2) I view a character as 'he has this basic set of stats, what would
he do with them?' - I let the stats often guide my career choice. And
then that begins to create the direction for the character. In
Traveller, I get the help of some random rolls to help determine how
my chosen career pans out. I like that a lot. You get to make some
choices, but life deals you a hand and you have to play it. Traveller
had this single innovation and the only other game I've seen do that
was 2300 AD with its career turning points.
By the time I'm done in Traveller generation, it feels like my
character has lived a life and had some experiences, not all of which
he'd have chosen.

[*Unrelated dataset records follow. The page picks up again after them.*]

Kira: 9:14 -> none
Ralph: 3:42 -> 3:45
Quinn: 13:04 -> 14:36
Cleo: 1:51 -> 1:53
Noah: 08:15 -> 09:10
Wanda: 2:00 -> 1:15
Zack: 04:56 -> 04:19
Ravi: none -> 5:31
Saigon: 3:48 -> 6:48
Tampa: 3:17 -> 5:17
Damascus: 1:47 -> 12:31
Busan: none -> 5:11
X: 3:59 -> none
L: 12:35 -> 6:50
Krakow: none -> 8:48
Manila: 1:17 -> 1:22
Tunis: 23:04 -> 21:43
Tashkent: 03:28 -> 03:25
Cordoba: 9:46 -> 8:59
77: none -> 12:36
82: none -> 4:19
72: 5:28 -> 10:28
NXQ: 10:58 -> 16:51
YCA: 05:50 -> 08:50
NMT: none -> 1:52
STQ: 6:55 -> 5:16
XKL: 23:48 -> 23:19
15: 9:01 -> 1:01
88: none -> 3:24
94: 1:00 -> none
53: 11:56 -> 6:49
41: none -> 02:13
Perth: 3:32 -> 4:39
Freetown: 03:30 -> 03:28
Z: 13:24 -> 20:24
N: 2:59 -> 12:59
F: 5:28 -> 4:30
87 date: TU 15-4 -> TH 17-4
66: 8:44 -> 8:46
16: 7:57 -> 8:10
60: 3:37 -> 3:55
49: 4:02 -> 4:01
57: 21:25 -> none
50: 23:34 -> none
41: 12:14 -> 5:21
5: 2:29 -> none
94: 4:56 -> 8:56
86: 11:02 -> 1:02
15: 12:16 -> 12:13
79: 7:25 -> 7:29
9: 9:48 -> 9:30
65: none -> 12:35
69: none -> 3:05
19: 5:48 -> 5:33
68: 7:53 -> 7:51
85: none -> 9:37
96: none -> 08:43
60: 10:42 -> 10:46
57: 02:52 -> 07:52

If I *build* a character, he's exactly what I
envision, and he's the exact artificial sort of character that movies
provide. In the real world, I've had to develop skills I didn't plan
to in order to handle situations I didn't plan. Lots of times, these
unplanned paths provide the most colourful results. The game *helps*
me build a character who has a diverse career path with some surprises
in it. If I build something myself, its hard to surprise myself.
Something is lost in that case IMO.
So that's why I like it as an evolutionary system. When I have to just
envision the character from scratch, it feels somehow less genuine and
feels like I'm just a cardboard standup that some movie screenwriter
would create.
That's of course a personal perception, but it is how I feel about it.